* **Material for the task**:
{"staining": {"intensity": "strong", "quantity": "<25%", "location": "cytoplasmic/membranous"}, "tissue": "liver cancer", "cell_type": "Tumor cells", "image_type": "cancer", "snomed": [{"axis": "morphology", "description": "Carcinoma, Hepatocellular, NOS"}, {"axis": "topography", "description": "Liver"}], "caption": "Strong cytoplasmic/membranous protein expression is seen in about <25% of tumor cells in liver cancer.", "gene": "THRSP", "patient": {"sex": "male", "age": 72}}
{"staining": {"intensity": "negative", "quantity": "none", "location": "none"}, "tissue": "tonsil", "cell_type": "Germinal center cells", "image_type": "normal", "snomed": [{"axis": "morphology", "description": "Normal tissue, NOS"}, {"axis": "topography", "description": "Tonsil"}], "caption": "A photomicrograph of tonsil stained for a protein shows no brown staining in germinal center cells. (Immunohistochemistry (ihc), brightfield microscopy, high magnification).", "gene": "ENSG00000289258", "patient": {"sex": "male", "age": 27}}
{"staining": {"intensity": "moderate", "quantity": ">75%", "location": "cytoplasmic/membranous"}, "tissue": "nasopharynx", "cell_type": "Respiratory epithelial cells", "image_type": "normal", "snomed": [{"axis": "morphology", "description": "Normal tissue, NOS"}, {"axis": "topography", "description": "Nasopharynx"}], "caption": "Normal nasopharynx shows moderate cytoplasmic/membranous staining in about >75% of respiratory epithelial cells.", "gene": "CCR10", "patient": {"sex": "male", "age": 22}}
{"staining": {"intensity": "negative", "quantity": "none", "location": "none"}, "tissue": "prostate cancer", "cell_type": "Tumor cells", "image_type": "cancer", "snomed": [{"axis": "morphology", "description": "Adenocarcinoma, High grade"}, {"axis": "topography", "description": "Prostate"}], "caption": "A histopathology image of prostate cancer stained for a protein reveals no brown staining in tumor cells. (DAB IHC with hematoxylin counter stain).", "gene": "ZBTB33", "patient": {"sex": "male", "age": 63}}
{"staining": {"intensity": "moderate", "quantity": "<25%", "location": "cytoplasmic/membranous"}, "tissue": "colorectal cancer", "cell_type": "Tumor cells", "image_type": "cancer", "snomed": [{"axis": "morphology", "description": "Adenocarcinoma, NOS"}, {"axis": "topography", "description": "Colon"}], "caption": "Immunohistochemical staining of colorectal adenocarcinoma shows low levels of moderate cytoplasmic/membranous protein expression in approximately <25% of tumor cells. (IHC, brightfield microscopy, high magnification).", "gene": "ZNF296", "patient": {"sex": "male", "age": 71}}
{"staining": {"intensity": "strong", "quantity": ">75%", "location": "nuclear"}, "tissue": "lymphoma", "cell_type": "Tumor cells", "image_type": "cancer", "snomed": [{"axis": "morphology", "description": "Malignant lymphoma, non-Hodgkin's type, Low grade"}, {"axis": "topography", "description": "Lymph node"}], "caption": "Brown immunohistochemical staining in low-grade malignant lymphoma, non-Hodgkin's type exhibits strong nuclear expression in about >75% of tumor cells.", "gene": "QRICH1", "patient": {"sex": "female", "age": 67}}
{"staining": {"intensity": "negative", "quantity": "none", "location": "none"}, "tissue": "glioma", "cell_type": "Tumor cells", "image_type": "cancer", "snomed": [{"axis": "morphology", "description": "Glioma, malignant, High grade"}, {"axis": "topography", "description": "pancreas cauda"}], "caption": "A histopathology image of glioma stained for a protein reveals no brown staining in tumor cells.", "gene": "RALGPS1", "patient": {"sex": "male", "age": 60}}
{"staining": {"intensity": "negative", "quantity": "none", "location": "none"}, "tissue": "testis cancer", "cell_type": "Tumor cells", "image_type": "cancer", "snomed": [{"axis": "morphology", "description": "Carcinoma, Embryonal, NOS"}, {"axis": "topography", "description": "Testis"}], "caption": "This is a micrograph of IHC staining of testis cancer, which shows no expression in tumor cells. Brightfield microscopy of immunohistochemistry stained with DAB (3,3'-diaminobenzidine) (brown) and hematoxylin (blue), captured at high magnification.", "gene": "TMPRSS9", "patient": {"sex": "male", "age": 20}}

* **What to work on**:
Retype all of the material above. Do not alter a single word.

* **Exercise result**:
{"staining": {"intensity": "strong", "quantity": "<25%", "location": "cytoplasmic/membranous"}, "tissue": "liver cancer", "cell_type": "Tumor cells", "image_type": "cancer", "snomed": [{"axis": "morphology", "description": "Carcinoma, Hepatocellular, NOS"}, {"axis": "topography", "description": "Liver"}], "caption": "Strong cytoplasmic/membranous protein expression is seen in about <25% of tumor cells in liver cancer.", "gene": "THRSP", "patient": {"sex": "male", "age": 72}}
{"staining": {"intensity": "negative", "quantity": "none", "location": "none"}, "tissue": "tonsil", "cell_type": "Germinal center cells", "image_type": "normal", "snomed": [{"axis": "morphology", "description": "Normal tissue, NOS"}, {"axis": "topography", "description": "Tonsil"}], "caption": "A photomicrograph of tonsil stained for a protein shows no brown staining in germinal center cells. (Immunohistochemistry (ihc), brightfield microscopy, high magnification).", "gene": "ENSG00000289258", "patient": {"sex": "male", "age": 27}}
{"staining": {"intensity": "moderate", "quantity": ">75%", "location": "cytoplasmic/membranous"}, "tissue": "nasopharynx", "cell_type": "Respiratory epithelial cells", "image_type": "normal", "snomed": [{"axis": "morphology", "description": "Normal tissue, NOS"}, {"axis": "topography", "description": "Nasopharynx"}], "caption": "Normal nasopharynx shows moderate cytoplasmic/membranous staining in about >75% of respiratory epithelial cells.", "gene": "CCR10", "patient": {"sex": "male", "age": 22}}
{"staining": {"intensity": "negative", "quantity": "none", "location": "none"}, "tissue": "prostate cancer", "cell_type": "Tumor cells", "image_type": "cancer", "snomed": [{"axis": "morphology", "description": "Adenocarcinoma, High grade"}, {"axis": "topography", "description": "Prostate"}], "caption": "A histopathology image of prostate cancer stained for a protein reveals no brown staining in tumor cells. (DAB IHC with hematoxylin counter stain).", "gene": "ZBTB33", "patient": {"sex": "male", "age": 63}}
{"staining": {"intensity": "moderate", "quantity": "<25%", "location": "cytoplasmic/membranous"}, "tissue": "colorectal cancer", "cell_type": "Tumor cells", "image_type": "cancer", "snomed": [{"axis": "morphology", "description": "Adenocarcinoma, NOS"}, {"axis": "topography", "description": "Colon"}], "caption": "Immunohistochemical staining of colorectal adenocarcinoma shows low levels of moderate cytoplasmic/membranous protein expression in approximately <25% of tumor cells. (IHC, brightfield microscopy, high magnification).", "gene": "ZNF296", "patient": {"sex": "male", "age": 71}}
{"staining": {"intensity": "strong", "quantity": ">75%", "location": "nuclear"}, "tissue": "lymphoma", "cell_type": "Tumor cells", "image_type": "cancer", "snomed": [{"axis": "morphology", "description": "Malignant lymphoma, non-Hodgkin's type, Low grade"}, {"axis": "topography", "description": "Lymph node"}], "caption": "Brown immunohistochemical staining in low-grade malignant lymphoma, non-Hodgkin's type exhibits strong nuclear expression in about >75% of tumor cells.", "gene": "QRICH1", "patient": {"sex": "female", "age": 67}}
{"staining": {"intensity": "negative", "quantity": "none", "location": "none"}, "tissue": "glioma", "cell_type": "Tumor cells", "image_type": "cancer", "snomed": [{"axis": "morphology", "description": "Glioma, malignant, High grade"}, {"axis": "topography", "description": "pancreas cauda"}], "caption": "A histopathology image of glioma stained for a protein reveals no brown staining in tumor cells.", "gene": "RALGPS1", "patient": {"sex": "male", "age": 60}}
{"staining": {"intensity": "negative", "quantity": "none", "location": "none"}, "tissue": "testis cancer", "cell_type": "Tumor cells", "image_type": "cancer", "snomed": [{"axis": "morphology", "description": "Carcinoma, Embryonal, NOS"}, {"axis": "topography", "description": "Testis"}], "caption": "This is a micrograph of IHC staining of testis cancer, which shows no expression in tumor cells. Brightfield microscopy of immunohistochemistry stained with DAB (3,3'-diaminobenzidine) (brown) and hematoxylin (blue), captured at high magnification.", "gene": "TMPRSS9", "patient": {"sex": "male", "age": 20}}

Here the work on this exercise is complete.